▶ _What the task requires_
Using the listing below, return each line exactly as it reads.

Exercise inputs START

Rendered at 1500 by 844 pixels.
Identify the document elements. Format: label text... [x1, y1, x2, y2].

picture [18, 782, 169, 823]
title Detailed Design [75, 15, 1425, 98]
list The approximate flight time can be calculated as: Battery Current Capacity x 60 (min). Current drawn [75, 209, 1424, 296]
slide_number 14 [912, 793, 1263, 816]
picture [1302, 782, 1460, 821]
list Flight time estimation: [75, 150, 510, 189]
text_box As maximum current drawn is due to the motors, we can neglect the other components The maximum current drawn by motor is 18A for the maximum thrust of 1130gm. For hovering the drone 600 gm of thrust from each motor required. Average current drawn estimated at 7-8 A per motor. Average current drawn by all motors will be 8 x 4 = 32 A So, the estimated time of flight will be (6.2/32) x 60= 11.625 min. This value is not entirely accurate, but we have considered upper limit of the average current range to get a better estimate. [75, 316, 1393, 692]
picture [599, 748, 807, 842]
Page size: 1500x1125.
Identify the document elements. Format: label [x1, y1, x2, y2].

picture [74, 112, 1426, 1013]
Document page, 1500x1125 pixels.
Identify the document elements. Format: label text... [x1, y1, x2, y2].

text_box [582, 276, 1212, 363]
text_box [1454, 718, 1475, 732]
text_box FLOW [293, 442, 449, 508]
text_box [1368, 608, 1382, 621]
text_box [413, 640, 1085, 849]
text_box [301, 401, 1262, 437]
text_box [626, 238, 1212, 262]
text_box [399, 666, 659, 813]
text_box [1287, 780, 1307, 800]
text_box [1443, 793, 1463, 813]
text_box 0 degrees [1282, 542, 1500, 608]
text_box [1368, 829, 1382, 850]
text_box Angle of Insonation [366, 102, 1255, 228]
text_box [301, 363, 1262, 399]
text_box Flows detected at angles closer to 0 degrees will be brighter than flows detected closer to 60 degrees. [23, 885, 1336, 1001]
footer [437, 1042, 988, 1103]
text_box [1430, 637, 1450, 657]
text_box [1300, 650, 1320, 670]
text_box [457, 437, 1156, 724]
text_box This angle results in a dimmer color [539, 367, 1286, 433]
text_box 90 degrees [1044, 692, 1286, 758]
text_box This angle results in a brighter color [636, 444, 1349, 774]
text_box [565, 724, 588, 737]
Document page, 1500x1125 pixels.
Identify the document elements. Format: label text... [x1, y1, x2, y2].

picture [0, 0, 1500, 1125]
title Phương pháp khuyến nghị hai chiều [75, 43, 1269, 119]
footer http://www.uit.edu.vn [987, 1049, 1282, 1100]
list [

Exercise inputs END

▶ _Answer section_
Rendered at 1500 by 844 pixels.
Identify the document elements. Format: label text... [x1, y1, x2, y2].

picture [18, 782, 169, 823]
title Detailed Design [75, 15, 1425, 98]
list The approximate flight time can be calculated as: Battery Current Capacity x 60 (min). Current drawn [75, 209, 1424, 296]
slide_number 14 [912, 793, 1263, 816]
picture [1302, 782, 1460, 821]
list Flight time estimation: [75, 150, 510, 189]
text_box As maximum current drawn is due to the motors, we can neglect the other components The maximum current drawn by motor is 18A for the maximum thrust of 1130gm. For hovering the drone 600 gm of thrust from each motor required. Average current drawn estimated at 7-8 A per motor. Average current drawn by all motors will be 8 x 4 = 32 A So, the estimated time of flight will be (6.2/32) x 60= 11.625 min. This value is not entirely accurate, but we have considered upper limit of the average current range to get a better estimate. [75, 316, 1393, 692]
picture [599, 748, 807, 842]
Page size: 1500x1125.
Identify the document elements. Format: label [x1, y1, x2, y2].

picture [74, 112, 1426, 1013]
Document page, 1500x1125 pixels.
Identify the document elements. Format: label text... [x1, y1, x2, y2].

text_box [582, 276, 1212, 363]
text_box [1454, 718, 1475, 732]
text_box FLOW [293, 442, 449, 508]
text_box [1368, 608, 1382, 621]
text_box [413, 640, 1085, 849]
text_box [301, 401, 1262, 437]
text_box [626, 238, 1212, 262]
text_box [399, 666, 659, 813]
text_box [1287, 780, 1307, 800]
text_box [1443, 793, 1463, 813]
text_box 0 degrees [1282, 542, 1500, 608]
text_box [1368, 829, 1382, 850]
text_box Angle of Insonation [366, 102, 1255, 228]
text_box [301, 363, 1262, 399]
text_box Flows detected at angles closer to 0 degrees will be brighter than flows detected closer to 60 degrees. [23, 885, 1336, 1001]
footer [437, 1042, 988, 1103]
text_box [1430, 637, 1450, 657]
text_box [1300, 650, 1320, 670]
text_box [457, 437, 1156, 724]
text_box This angle results in a dimmer color [539, 367, 1286, 433]
text_box 90 degrees [1044, 692, 1286, 758]
text_box This angle results in a brighter color [636, 444, 1349, 774]
text_box [565, 724, 588, 737]
Document page, 1500x1125 pixels.
Identify the document elements. Format: label text... [x1, y1, x2, y2].

picture [0, 0, 1500, 1125]
title Phương pháp khuyến nghị hai chiều [75, 43, 1269, 119]
footer http://www.uit.edu.vn [987, 1049, 1282, 1100]
list [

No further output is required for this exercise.